You are not necessarily doing anything special, actually CIFS is more flexible as far as being able to de-couple between OS uid/gid against file server's user/group (in comparison to NFS that is).

But CIFS is not supported in OpenVZ at all. According to OpenVZ manual you can only mount NFS, Fuse and Bind Mount.
You are using Bind Mount right now, and you are loosing the user/group permission control during translation from host to CT.
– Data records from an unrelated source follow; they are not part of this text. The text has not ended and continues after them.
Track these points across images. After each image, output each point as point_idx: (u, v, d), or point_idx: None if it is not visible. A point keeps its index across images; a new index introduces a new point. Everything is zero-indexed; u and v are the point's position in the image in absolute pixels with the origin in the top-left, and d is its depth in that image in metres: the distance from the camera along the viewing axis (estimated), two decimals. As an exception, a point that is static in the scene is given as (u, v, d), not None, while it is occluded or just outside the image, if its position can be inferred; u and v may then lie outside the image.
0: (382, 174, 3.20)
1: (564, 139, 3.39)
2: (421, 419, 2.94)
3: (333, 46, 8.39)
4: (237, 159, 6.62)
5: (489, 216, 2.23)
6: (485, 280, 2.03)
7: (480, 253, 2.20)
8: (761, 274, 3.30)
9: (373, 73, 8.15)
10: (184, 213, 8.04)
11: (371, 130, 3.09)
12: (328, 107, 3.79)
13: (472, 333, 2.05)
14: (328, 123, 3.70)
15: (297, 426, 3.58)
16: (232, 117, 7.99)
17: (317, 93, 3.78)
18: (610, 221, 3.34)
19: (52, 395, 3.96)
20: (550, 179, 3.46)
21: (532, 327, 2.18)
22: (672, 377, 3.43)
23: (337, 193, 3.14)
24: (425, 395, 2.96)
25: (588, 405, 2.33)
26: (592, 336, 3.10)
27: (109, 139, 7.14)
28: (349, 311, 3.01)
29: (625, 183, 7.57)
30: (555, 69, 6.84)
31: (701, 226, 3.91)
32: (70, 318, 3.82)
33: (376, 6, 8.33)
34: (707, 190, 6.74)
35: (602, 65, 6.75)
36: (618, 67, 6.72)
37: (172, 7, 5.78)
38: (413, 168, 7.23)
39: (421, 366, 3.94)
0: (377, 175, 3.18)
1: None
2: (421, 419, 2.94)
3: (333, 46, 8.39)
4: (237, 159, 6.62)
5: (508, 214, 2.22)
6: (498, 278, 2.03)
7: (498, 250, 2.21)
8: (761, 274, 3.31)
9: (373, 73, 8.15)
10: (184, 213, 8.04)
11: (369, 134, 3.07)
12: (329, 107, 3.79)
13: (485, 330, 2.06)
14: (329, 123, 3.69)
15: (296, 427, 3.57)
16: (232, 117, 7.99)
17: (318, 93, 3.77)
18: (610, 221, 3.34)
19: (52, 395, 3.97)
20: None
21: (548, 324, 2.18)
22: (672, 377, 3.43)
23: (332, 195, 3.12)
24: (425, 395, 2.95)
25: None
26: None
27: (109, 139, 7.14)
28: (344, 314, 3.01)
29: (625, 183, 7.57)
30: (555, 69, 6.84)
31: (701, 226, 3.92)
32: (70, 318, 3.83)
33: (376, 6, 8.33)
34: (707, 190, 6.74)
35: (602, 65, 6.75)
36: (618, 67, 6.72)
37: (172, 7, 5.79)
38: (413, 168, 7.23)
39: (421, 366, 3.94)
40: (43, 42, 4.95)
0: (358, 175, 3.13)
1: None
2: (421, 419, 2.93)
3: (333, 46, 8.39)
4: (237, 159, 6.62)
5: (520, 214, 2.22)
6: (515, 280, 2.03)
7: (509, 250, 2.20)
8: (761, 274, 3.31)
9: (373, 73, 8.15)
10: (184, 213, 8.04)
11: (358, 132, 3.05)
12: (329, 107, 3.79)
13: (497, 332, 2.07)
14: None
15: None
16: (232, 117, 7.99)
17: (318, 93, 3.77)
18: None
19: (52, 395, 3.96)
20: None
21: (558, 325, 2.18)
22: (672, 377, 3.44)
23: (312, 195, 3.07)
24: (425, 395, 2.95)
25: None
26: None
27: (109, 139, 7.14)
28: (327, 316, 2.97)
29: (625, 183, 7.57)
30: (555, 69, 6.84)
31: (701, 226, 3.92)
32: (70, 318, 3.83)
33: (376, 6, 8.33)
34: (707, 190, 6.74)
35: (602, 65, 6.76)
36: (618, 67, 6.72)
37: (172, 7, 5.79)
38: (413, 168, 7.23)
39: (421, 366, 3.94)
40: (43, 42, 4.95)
Perhaps you can use NFS on your NAS?
Then you can use NFS user mapping feature and mount certain NFS mount only when certain user was logged in.

Just an idea... Good luck
 
Why don't you simply change the uid/gid on your NAS to match those in the CT (recursively for sespective dirs)? Or even simpler, change the UID/GID of your users in the CT. Anyway, UID/GID pairs must match on both ends. Either that or you could use samba ID maps, tho it's more relevant to Windows AD/DC integration. Also see the following links:

http://www.samba.org/samba/docs/man/manpages-3/smb.conf.5.html#FORCEUSER
http://www.samba.org/samba/docs/man/Samba-HOWTO-Collection/idmapper.html#id2605810
 
Why don't you simply change the uid/gid on your NAS to match those in the CT (recursively for sespective dirs)? Or even simpler, change the UID/GID of your users in the CT. Anyway, UID/GID pairs must match on both ends. Either that or you could use samba ID maps, tho it's more relevant to Windows AD/DC integration. Also see the following links:

http://www.samba.org/samba/docs/man/manpages-3/smb.conf.5.html#FORCEUSER
http://www.samba.org/samba/docs/man/Samba-HOWTO-Collection/idmapper.html#id2605810


Okay, I was wondering if something like that would work, but the bind mounting appeared to be destroying the permission structure for what I had....
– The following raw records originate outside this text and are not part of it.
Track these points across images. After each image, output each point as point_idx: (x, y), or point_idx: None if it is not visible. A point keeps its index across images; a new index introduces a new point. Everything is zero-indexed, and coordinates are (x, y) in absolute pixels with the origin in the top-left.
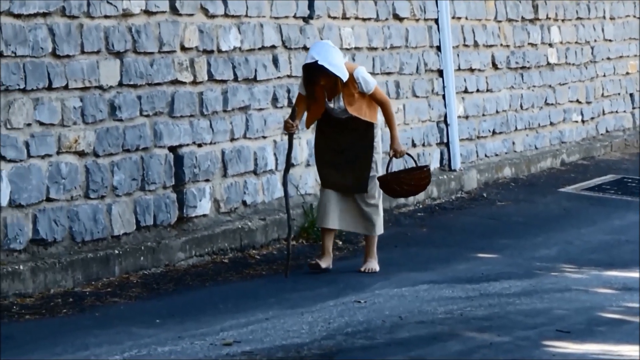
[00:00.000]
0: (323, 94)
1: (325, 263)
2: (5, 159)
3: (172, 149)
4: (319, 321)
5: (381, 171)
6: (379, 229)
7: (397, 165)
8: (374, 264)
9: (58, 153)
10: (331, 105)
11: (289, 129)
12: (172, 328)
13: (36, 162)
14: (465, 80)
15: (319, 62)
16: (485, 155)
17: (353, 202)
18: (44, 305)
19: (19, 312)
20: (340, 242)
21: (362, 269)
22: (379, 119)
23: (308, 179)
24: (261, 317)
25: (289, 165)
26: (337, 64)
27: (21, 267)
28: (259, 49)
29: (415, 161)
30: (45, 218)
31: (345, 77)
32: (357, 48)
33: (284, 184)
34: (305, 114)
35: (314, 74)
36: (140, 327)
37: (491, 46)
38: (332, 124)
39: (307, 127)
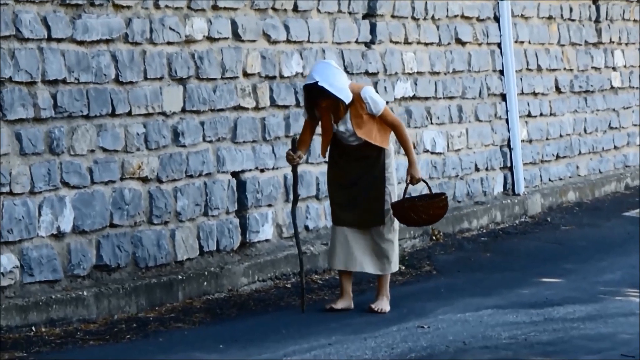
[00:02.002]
0: (329, 117)
1: (342, 304)
2: (69, 185)
3: (235, 174)
4: (382, 346)
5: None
6: (395, 266)
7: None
8: (385, 304)
9: (121, 179)
10: (339, 128)
11: (291, 162)
12: (235, 353)
13: (99, 188)
14: (528, 104)
15: (319, 83)
16: (549, 180)
17: (368, 238)
18: (107, 331)
19: (83, 337)
20: (403, 267)
21: (373, 307)
22: (392, 147)
23: None
24: (324, 342)
25: (296, 198)
26: (339, 86)
27: (85, 292)
28: None
29: (429, 189)
30: (109, 244)
31: (347, 99)
32: (419, 73)
33: (293, 218)
34: (318, 140)
35: (314, 95)
36: (204, 352)
37: (554, 70)
38: (343, 152)
39: (323, 155)
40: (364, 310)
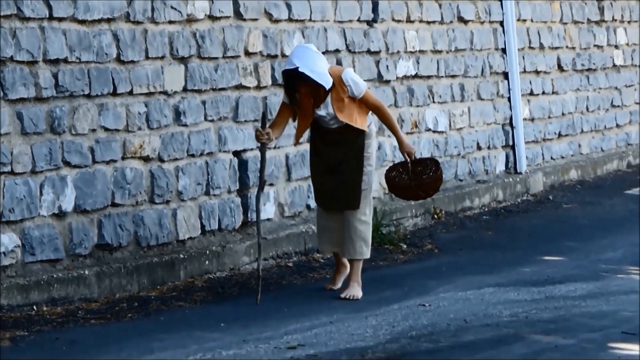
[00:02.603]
0: (309, 102)
1: (340, 283)
2: (70, 164)
3: (237, 153)
4: (383, 325)
5: (374, 184)
6: (368, 251)
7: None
8: (357, 290)
9: (123, 158)
10: (320, 112)
11: (259, 139)
12: (237, 332)
13: (101, 168)
14: (530, 82)
15: (300, 69)
16: (552, 158)
17: (345, 221)
18: (109, 310)
19: (85, 316)
20: (405, 246)
21: (343, 295)
22: (373, 128)
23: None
24: (325, 321)
25: (262, 181)
26: (320, 71)
27: (87, 272)
28: (323, 52)
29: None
30: (111, 223)
31: (328, 84)
32: (421, 51)
33: (256, 202)
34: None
35: (294, 81)
36: (205, 330)
37: (557, 48)
38: (323, 137)
39: (297, 141)
40: (364, 289)
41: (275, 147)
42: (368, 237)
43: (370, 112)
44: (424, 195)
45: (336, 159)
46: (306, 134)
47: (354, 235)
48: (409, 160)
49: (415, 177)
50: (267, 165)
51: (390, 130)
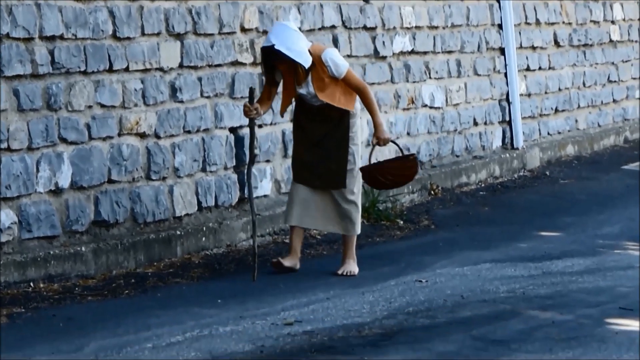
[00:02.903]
0: (291, 77)
1: (289, 262)
2: (67, 141)
3: (233, 130)
4: (380, 300)
5: (360, 163)
6: (358, 228)
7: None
8: (353, 266)
9: (119, 135)
10: (301, 90)
11: (248, 114)
12: (234, 308)
13: (97, 144)
14: (527, 58)
15: (276, 47)
16: (548, 134)
17: (330, 199)
18: (106, 287)
19: (82, 293)
20: (402, 222)
21: (340, 272)
22: (357, 107)
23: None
24: (322, 297)
25: (252, 156)
26: (297, 49)
27: (83, 248)
28: (319, 29)
29: (400, 149)
30: (107, 200)
31: (306, 63)
32: (417, 27)
33: (248, 178)
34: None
35: (271, 58)
36: (202, 307)
37: (553, 24)
38: (307, 112)
39: (281, 114)
40: (361, 265)
41: (271, 124)
42: (357, 216)
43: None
44: (383, 180)
45: (320, 135)
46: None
47: (345, 213)
48: (375, 143)
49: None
50: (263, 141)
51: (369, 112)
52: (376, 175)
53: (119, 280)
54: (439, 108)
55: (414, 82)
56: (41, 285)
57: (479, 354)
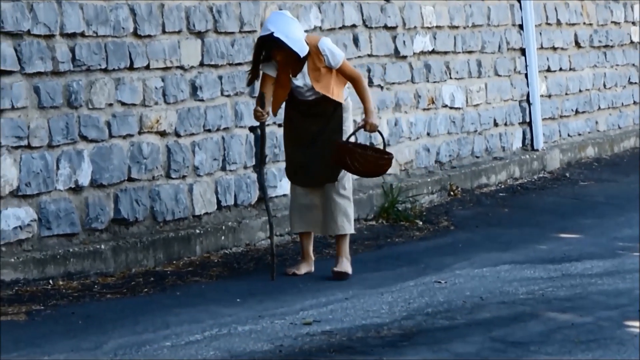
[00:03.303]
0: (287, 72)
1: (304, 269)
2: (87, 139)
3: (253, 129)
4: (399, 301)
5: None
6: (352, 227)
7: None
8: (347, 266)
9: (139, 133)
10: (297, 83)
11: (259, 118)
12: (253, 307)
13: (117, 142)
14: (547, 59)
15: (275, 34)
16: (568, 135)
17: (326, 196)
18: (125, 285)
19: (101, 291)
20: (421, 223)
21: (335, 270)
22: (349, 101)
23: None
24: (341, 297)
25: (263, 158)
26: (295, 37)
27: (103, 246)
28: (340, 28)
29: (384, 142)
30: (127, 198)
31: (303, 52)
32: (438, 27)
33: (260, 180)
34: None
35: (269, 47)
36: (221, 306)
37: (574, 24)
38: (299, 109)
39: (274, 114)
40: (381, 265)
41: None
42: (350, 212)
43: (347, 85)
44: (349, 163)
45: (313, 132)
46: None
47: (335, 210)
48: (361, 126)
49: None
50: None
51: (361, 100)
52: (345, 156)
53: (138, 278)
54: (459, 108)
55: (434, 82)
56: (60, 282)
57: (498, 355)
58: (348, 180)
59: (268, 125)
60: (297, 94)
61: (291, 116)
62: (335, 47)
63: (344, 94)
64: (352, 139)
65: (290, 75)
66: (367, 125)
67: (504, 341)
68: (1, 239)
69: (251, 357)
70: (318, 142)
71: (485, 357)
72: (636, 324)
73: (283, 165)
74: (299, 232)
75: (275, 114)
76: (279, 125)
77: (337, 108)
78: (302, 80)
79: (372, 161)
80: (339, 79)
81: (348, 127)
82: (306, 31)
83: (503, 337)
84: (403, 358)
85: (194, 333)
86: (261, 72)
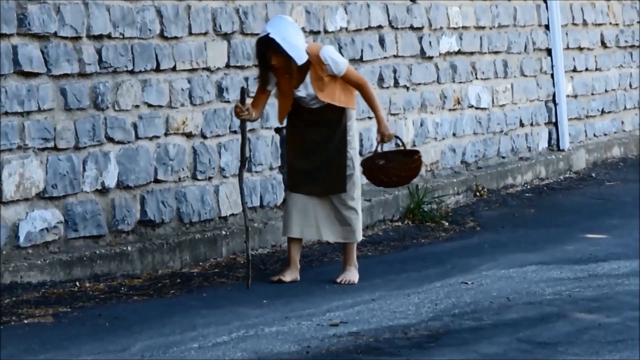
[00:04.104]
0: (287, 82)
1: (290, 276)
2: (114, 140)
3: (278, 130)
4: (426, 302)
5: (357, 166)
6: (359, 235)
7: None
8: (353, 274)
9: (166, 134)
10: (299, 94)
11: (239, 115)
12: (279, 308)
13: (144, 144)
14: (574, 59)
15: (271, 35)
16: (594, 135)
17: (329, 206)
18: (151, 286)
19: (127, 293)
20: (447, 224)
21: (339, 280)
22: (354, 110)
23: None
24: (367, 298)
25: (244, 158)
26: (293, 43)
27: (129, 248)
28: (366, 29)
29: (403, 144)
30: (153, 199)
31: (300, 59)
32: (464, 27)
33: (240, 182)
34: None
35: (264, 49)
36: (248, 307)
37: (600, 25)
38: (303, 116)
39: (280, 121)
40: (407, 266)
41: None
42: (360, 220)
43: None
44: (386, 180)
45: (316, 140)
46: None
47: (345, 220)
48: (379, 140)
49: (388, 161)
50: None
51: (371, 108)
52: (379, 174)
53: (164, 280)
54: (485, 109)
55: (460, 82)
56: (87, 284)
57: (525, 356)
58: (357, 189)
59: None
60: (301, 102)
61: (294, 124)
62: (338, 55)
63: (354, 99)
64: (377, 151)
65: (293, 87)
66: (385, 137)
67: (531, 342)
68: (28, 240)
69: (278, 359)
70: (324, 152)
71: (513, 358)
72: None
73: None
74: (293, 237)
75: (281, 123)
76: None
77: (341, 116)
78: (304, 91)
79: (407, 169)
80: (347, 86)
81: (352, 137)
82: (331, 32)
83: (530, 338)
84: (430, 359)
85: (221, 334)
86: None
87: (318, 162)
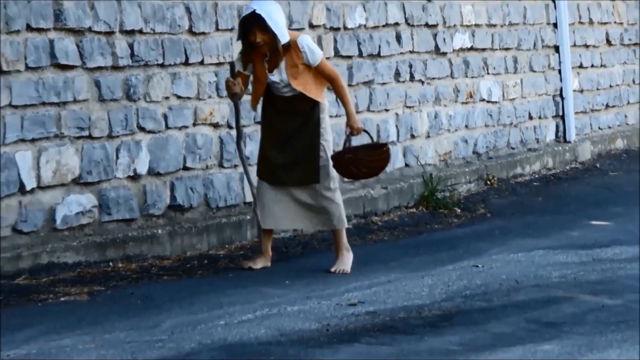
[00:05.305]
0: (262, 65)
1: (261, 263)
2: (145, 130)
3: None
4: (439, 284)
5: (429, 152)
6: (342, 222)
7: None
8: (346, 263)
9: (194, 125)
10: (273, 78)
11: (230, 88)
12: (301, 289)
13: (173, 133)
14: (580, 55)
15: (257, 11)
16: (599, 128)
17: (304, 197)
18: (180, 267)
19: (158, 273)
20: (459, 210)
21: (333, 270)
22: (325, 102)
23: (428, 150)
24: (384, 280)
25: (239, 131)
26: (277, 20)
27: (160, 231)
28: (383, 26)
29: (371, 138)
30: (182, 186)
31: (283, 38)
32: (477, 25)
33: (240, 154)
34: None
35: (250, 26)
36: (270, 287)
37: (605, 23)
38: (276, 105)
39: (253, 108)
40: (420, 250)
41: (336, 116)
42: (340, 207)
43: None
44: (356, 172)
45: (288, 130)
46: None
47: (322, 209)
48: (350, 134)
49: (352, 152)
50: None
51: (341, 102)
52: (350, 167)
53: (192, 261)
54: (496, 102)
55: (472, 77)
56: (120, 265)
57: (532, 335)
58: (333, 180)
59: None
60: (274, 90)
61: (267, 112)
62: (315, 45)
63: (323, 94)
64: (346, 145)
65: (267, 70)
66: (354, 131)
67: (538, 322)
68: (65, 223)
69: (300, 336)
70: (296, 142)
71: (521, 337)
72: None
73: None
74: (268, 228)
75: (254, 109)
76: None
77: (314, 108)
78: (278, 75)
79: (376, 160)
80: (319, 80)
81: (325, 129)
82: (350, 29)
83: (537, 318)
84: (443, 338)
85: (246, 313)
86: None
87: (290, 153)
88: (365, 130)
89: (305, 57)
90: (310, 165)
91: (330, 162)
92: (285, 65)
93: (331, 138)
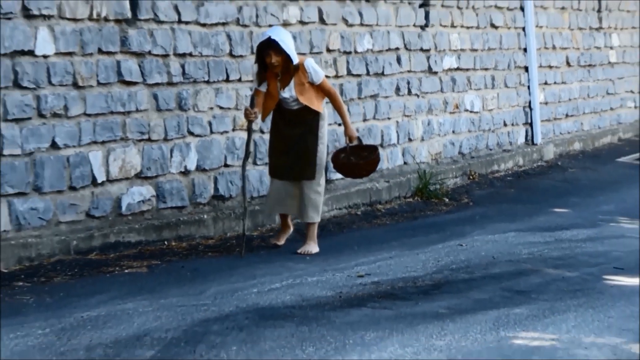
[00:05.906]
0: (275, 85)
1: (282, 239)
2: (193, 134)
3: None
4: (431, 259)
5: (324, 159)
6: (319, 216)
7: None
8: (312, 247)
9: (233, 130)
10: (284, 94)
11: (248, 117)
12: (319, 264)
13: (216, 137)
14: (545, 74)
15: (272, 37)
16: (560, 133)
17: (299, 190)
18: (222, 246)
19: (204, 250)
20: (447, 200)
21: (300, 251)
22: (326, 111)
23: (422, 151)
24: (386, 256)
25: (247, 151)
26: (289, 46)
27: (205, 216)
28: (386, 50)
29: (360, 141)
30: (224, 179)
31: (295, 59)
32: (462, 49)
33: (242, 170)
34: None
35: (266, 49)
36: (294, 262)
37: (565, 48)
38: (285, 116)
39: (263, 120)
40: (417, 232)
41: (333, 124)
42: (319, 205)
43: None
44: (358, 173)
45: (294, 136)
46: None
47: (308, 203)
48: (349, 142)
49: (357, 158)
50: (342, 137)
51: (339, 115)
52: (354, 171)
53: (232, 240)
54: (477, 112)
55: (458, 92)
56: (173, 243)
57: (506, 301)
58: (323, 177)
59: (330, 124)
60: (283, 104)
61: (277, 122)
62: (318, 67)
63: (323, 105)
64: (342, 152)
65: (279, 88)
66: (352, 139)
67: (510, 290)
68: (128, 210)
69: (318, 301)
70: (299, 146)
71: (497, 302)
72: (612, 277)
73: None
74: (278, 213)
75: (263, 120)
76: (339, 125)
77: (315, 117)
78: (288, 92)
79: (372, 163)
80: (319, 94)
81: (322, 133)
82: (360, 52)
83: (510, 287)
84: (433, 303)
85: (274, 282)
86: (254, 88)
87: (294, 154)
88: (358, 138)
89: (310, 77)
90: (308, 165)
91: (325, 162)
92: (294, 84)
93: (326, 141)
So on my NAS I would create 2 users, match their UID's to my CT UID's, set permissions manually on my NAS box, then just export the SMB? Do I need to add the "uid=1000,gid=1001," line to my SMB mount command?
 
You can change the existing user's UID/GID on the client side too (and change the ownership in their homes accordingly). Of course if users run services under their IDs, you need to take those into consideration. Otherwise what you wrote also works. You don't need the uid and gid mount options then. EDIT: you could also use the [homes] facility of samba (see [homes] section in first link above).